This question is based on some facts I learned from Peter Davison, who played the Fifth Doctor, at an American Doctor Who convention about thirty years ago. Among the things Davison told the audience was that his second Doctor Who story, "Four to Doomsday" was his least favorite. (His favorite, for comparison, was his last story, "The Caves of Androzani.") One of the reasons he said that he disliked "Four to Doomsday" was that it used a script that was really written for Tom Baker's Fourth Doctor. (This was apparently a problem, in varying degrees, with several Davison's early stories. Many of the scripts in his first season were commissioned before he was cast. But with "Four to Doomsday," which was actually the first Fifth Doctor story to be filmed, the problem was the most severe.)
However, "Four to Doomsday" also includes one of the Fifth Doctor's most iconic scenes. Floating free is space, between the evil Monarch's ship and the TARDIS, the Doctor digs a cricket ball out of his pocket and bounces it off the Monarch's vessel. Catching it again on the rebound, the Doctor is propelled out to the TARDIS. The episode can be seen here at archive.org; the ball scene is at about the 18:00 mark.

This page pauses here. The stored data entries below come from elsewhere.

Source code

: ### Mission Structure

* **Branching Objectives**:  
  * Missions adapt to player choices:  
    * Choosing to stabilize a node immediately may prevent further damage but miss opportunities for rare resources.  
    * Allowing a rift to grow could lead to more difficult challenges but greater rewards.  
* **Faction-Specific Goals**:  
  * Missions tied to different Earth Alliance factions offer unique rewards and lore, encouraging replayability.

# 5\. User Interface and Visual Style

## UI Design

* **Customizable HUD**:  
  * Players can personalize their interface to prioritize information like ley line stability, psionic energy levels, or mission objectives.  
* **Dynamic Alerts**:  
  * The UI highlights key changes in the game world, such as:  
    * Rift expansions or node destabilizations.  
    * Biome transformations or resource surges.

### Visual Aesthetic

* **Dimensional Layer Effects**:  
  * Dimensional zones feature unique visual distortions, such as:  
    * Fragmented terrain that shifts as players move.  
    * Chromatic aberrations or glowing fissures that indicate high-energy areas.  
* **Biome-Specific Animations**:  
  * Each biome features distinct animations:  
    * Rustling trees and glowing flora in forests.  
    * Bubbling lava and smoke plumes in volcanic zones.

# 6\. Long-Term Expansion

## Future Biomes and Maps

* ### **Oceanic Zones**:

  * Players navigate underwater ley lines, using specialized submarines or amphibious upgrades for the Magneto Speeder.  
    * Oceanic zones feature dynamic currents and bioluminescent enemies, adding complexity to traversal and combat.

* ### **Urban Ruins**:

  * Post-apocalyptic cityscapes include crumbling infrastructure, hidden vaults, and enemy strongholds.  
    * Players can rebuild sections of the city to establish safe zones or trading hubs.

This scene, with the cricket ball, was one of the most memorable with Davison's Doctor. At the convention, Davison answered several questions about how it was shot, and he acknowledged that it was the best part of the whole weak story. However, if the script was originally prepared with Tom Baker's Doctor in mind, how did this scene originally play out? Is there any information about how the action would have worked out without the Fifth Doctor's cricket angle?